Updated according to what was discussed with @rnk.

I ran into one big surprise regarding this though: If we don't pass OF_Delete, we don't set the DELETE access mode on the opened file. And without that, renaming the temp file via SetFileInformationByHandle(FileRenameInfo) fails. (Renaming it via the fallback codepath MoveFileEx succeeds though.) So either we need to always pass DELETE, or we'd need to add yet another windows specific open flag, OF_Deletable (in addition to the existing OF_Delete).

Then on the other hand; if we always end up opening files with DELETE, then we could just skip passing OF_Delete and try calling setDeleteDisposition altogether, and return the result in an output parameter like in the previous iteration (although I guess it can be argued that this approach is cleaner anyway).

Other open questions: I now change setDeleteDisposition to error out on a network file system. This is a behaviour change if someone else is using OF_Delete on a network file system - but it's probably ok? There are no other uses of OF_Delete in the llvm-project monorepo though.

Should we give RemoveOnClose an even more explicit name? As it's now unclear whether it says that the OS will implicitly remove it on close, or that we must remove it manually on close. ManuallyRemoveOnClose sounds quite inelegant though...

rnk added a subscriber: probinson.Oct 19 2021, 2:19 PM

I think this is reasonable

@probinson, is there someone at Sony with Windows FS experience who can sign off on this change? LLVM will now request delete access when it opens files for writing.

llvm/lib/Support/Windows/Path.inc
1112

I think this should probably be under if (FA_Write), since only need delete access when opening a file for writing. We want to be able to open readonly files for reading.

Otherwise, yeah, I think it makes sense to request delete access for any file that LLVM needs to write. LLVM rarely attempts to update files in place, and it matches the Unix model (I think).

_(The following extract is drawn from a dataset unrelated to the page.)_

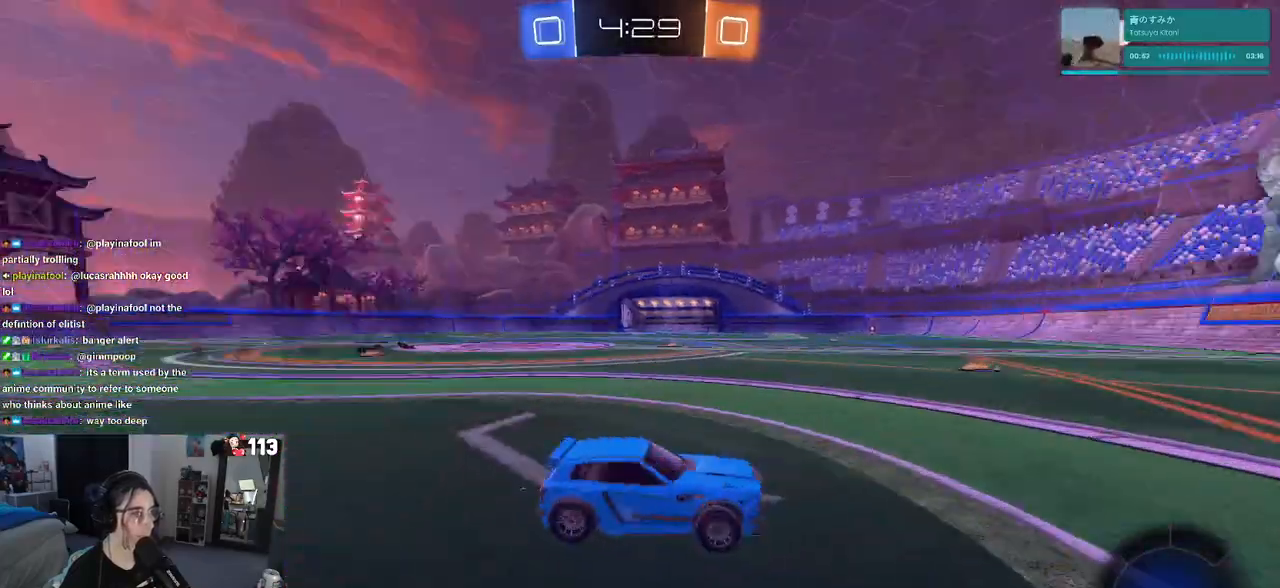
{"buttons": ["R2"], "left_stick": "left", "right_stick": "center", "events": [[33, "TRIANGLE", "up"], [183, "left_stick", "left"]]}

mstorsjo updated this revision to Diff 380862.Oct 19 2021, 11:47 PM

Moved to setting DELETE based on FA_Write, kept the old clause for OF_Delete too for clarity. Removed conditions around calling setDeleteDisposition(false) as the temp files are opened with the DELETE flag anyway.

This also appears to fix another llvm bug filed on a windows ram drive issue (https://bugs.llvm.org/show_bug.cgi?id=52080), which is cool.

llvm/lib/Support/Windows/Path.inc
417

Should we change this comment (or maybe just remove this section?), since it seems like this patch tries to avoid this path?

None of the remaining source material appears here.